REQUIRED ACTION 1: Return each line in the records below that contains the word "ноября". Case counts.

EXERCISE PASSAGE:

== Segment start ==

HomeMLOps EngineerKubernetes for ML

Kubernetes for ML

Master Kubernetes for ML workloads. Deploy models, implement autoscaling, optimize GPU scheduling, and use Helm charts for production ML infrastructure

📅 Tutorial 9 📊 Advanced

🎓 Complete all tutorials to earn your Free MLOps Engineer Certificate
Shareable on LinkedIn • Verified by AITutorials.site • No signup fee

☸️ Why Kubernetes for ML?

You've containerized your ML application with Docker. It runs great on your laptop! But production requires:

  • Running 10 replicas for high availability
  • Automatically scaling based on traffic
  • Zero-downtime deployments
  • Efficient GPU sharing across models
  • Self-healing when containers crash
  • Load balancing incoming requests

Kubernetes (K8s) is the industry-standard container orchestration platform. It manages containerized applications at scale with features ML workloads need: resource scheduling, autoscaling, GPU support, and high availability.

Kubernetes Architecture

Control Plane: API Server, Scheduler, Controller Manager, etcd (manages cluster state)

== Segment end ==

PROVIDED DATA:
== Segment start ==

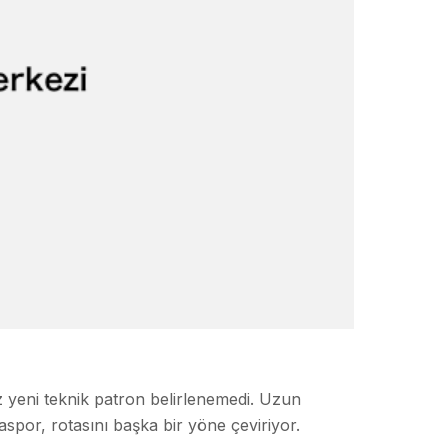
z yeni teknik patron belirlenemedi. Uzun
spor, rotasını başka bir yöne çeviriyor.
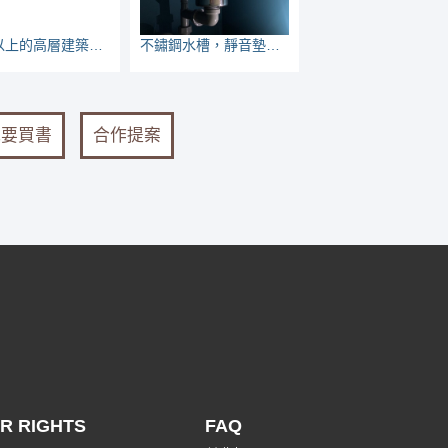
16樓以上的高層建築物，管材要不要用不燃管？
不鏽鋼水槽，靜音墊要包到什麼程度？
我要買書
合作提案
R RIGHTS
FAQ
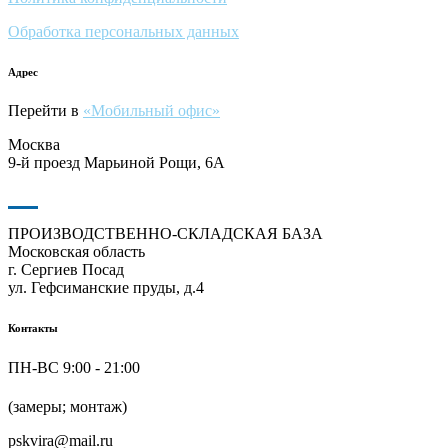
Обработка персональных данных
Адрес
Перейти в
«Мобильный офис»
Москва
9-й проезд Марьиной Рощи, 6А
ПРОИЗВОДСТВЕННО-СКЛАДСКАЯ БАЗА
Московская область
г. Сергиев Посад
ул. Гефсиманские пруды, д.4
Контакты
ПН-ВС 9:00 - 21:00
+7 (916) 624-48-60
(замеры; монтаж)
pskvira@mail.ru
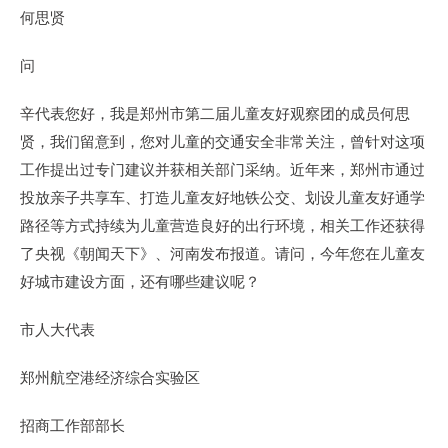
何思贤
问
辛代表您好，我是郑州市第二届儿童友好观察团的成员何思
贤，我们留意到，您对儿童的交通安全非常关注，曾针对这项
工作提出过专门建议并获相关部门采纳。近年来，郑州市通过
投放亲子共享车、打造儿童友好地铁公交、划设儿童友好通学
路径等方式持续为儿童营造良好的出行环境，相关工作还获得
了央视《朝闻天下》、河南发布报道。请问，今年您在儿童友
好城市建设方面，还有哪些建议呢？
市人大代表
郑州航空港经济综合实验区
招商工作部部长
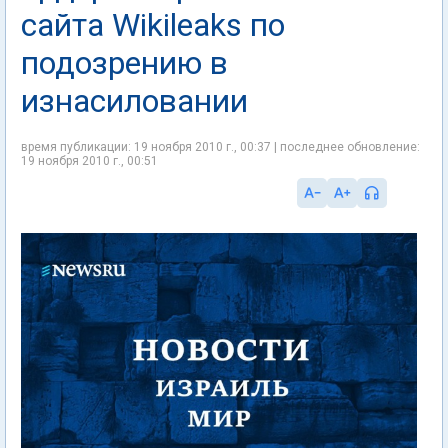
сайта Wikileaks по
подозрению в
изнасиловании
время публикации: 19 ноября 2010 г., 00:37 | последнее обновление:
19 ноября 2010 г., 00:51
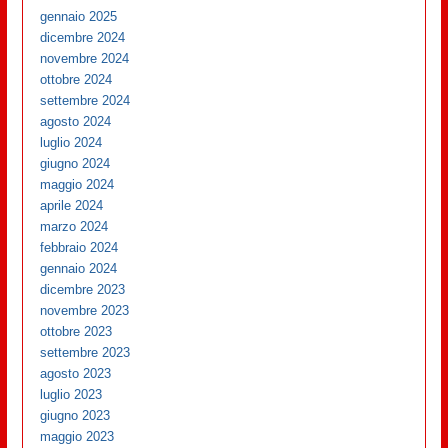
gennaio 2025
dicembre 2024
novembre 2024
ottobre 2024
settembre 2024
agosto 2024
luglio 2024
giugno 2024
maggio 2024
aprile 2024
marzo 2024
febbraio 2024
gennaio 2024
dicembre 2023
novembre 2023
ottobre 2023
settembre 2023
agosto 2023
luglio 2023
giugno 2023
maggio 2023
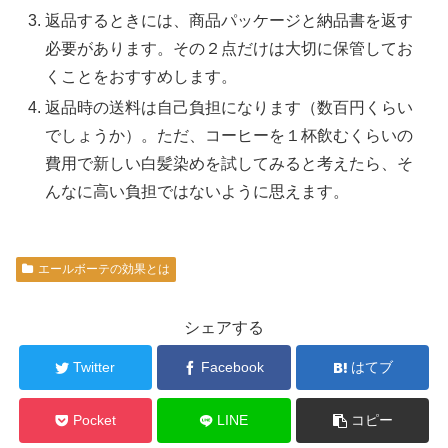
返品するときには、商品パッケージと納品書を返す
必要があります。その２点だけは大切に保管してお
くことをおすすめします。
返品時の送料は自己負担になります（数百円くらい
でしょうか）。ただ、コーヒーを１杯飲むくらいの
費用で新しい白髪染めを試してみると考えたら、そ
んなに高い負担ではないように思えます。
エールボーテの効果とは
シェアする
Twitter
Facebook
はてブ
Pocket
LINE
コピー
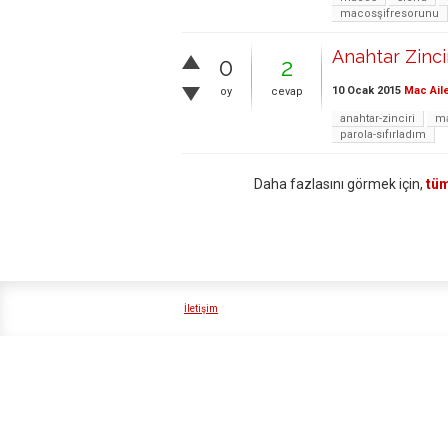
macosşifresorunu
Anahtar Zinci
0
2
10 Ocak 2015
Mac Ail
oy
cevap
anahtar-zinciri
ma
parola-sıfırladım
Daha fazlasını görmek için,
tüm
İletişim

== Segment end ==

REQUIRED ACTION 2: Please print everything in the Kubernetes tutorial above from "Kubernetes (K8s) is" down to "and high availability.", copied word for word.

WRITTEN SOLUTION 1:
время публикации: 19 ноября 2010 г., 00:37 | последнее обновление:
19 ноября 2010 г., 00:51

WRITTEN SOLUTION 2:
Kubernetes (K8s) is the industry-standard container orchestration platform. It manages containerized applications at scale with features ML workloads need: resource scheduling, autoscaling, GPU support, and high availability.